> _Dataset content_:
......

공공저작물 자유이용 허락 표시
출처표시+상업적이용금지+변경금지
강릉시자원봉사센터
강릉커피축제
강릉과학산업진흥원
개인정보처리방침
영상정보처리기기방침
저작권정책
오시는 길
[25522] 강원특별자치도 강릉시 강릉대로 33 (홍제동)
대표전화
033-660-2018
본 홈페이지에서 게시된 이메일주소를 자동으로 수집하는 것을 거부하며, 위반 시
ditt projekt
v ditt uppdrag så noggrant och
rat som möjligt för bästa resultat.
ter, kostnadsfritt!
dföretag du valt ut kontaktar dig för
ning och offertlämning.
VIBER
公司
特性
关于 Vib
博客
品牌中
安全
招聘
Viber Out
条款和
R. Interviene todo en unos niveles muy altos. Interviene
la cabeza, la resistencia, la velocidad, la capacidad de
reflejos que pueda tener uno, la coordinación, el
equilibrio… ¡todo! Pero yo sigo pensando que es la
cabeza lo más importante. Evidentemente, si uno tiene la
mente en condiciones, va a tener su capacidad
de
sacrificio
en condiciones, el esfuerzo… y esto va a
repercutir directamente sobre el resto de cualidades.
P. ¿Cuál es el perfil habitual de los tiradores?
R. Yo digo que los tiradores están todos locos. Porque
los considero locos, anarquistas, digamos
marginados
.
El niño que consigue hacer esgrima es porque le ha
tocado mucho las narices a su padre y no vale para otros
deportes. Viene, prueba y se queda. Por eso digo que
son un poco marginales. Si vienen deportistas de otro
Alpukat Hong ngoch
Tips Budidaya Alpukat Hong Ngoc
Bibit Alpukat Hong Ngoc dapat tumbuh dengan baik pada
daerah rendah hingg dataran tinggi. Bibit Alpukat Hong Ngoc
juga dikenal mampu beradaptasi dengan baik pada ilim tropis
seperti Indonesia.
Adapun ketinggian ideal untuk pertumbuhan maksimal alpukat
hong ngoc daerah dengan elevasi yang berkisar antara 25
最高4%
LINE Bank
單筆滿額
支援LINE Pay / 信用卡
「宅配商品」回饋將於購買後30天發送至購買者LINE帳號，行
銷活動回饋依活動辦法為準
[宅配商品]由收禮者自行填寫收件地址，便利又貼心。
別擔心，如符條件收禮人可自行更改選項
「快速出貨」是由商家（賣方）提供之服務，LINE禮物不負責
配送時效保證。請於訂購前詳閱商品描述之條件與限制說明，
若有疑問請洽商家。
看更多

......

> _Exercise directions_:
Pick out each line above that includes "pada" and show it.

> _Exercise answer_:
Bibit Alpukat Hong Ngoc dapat tumbuh dengan baik pada
juga dikenal mampu beradaptasi dengan baik pada ilim tropis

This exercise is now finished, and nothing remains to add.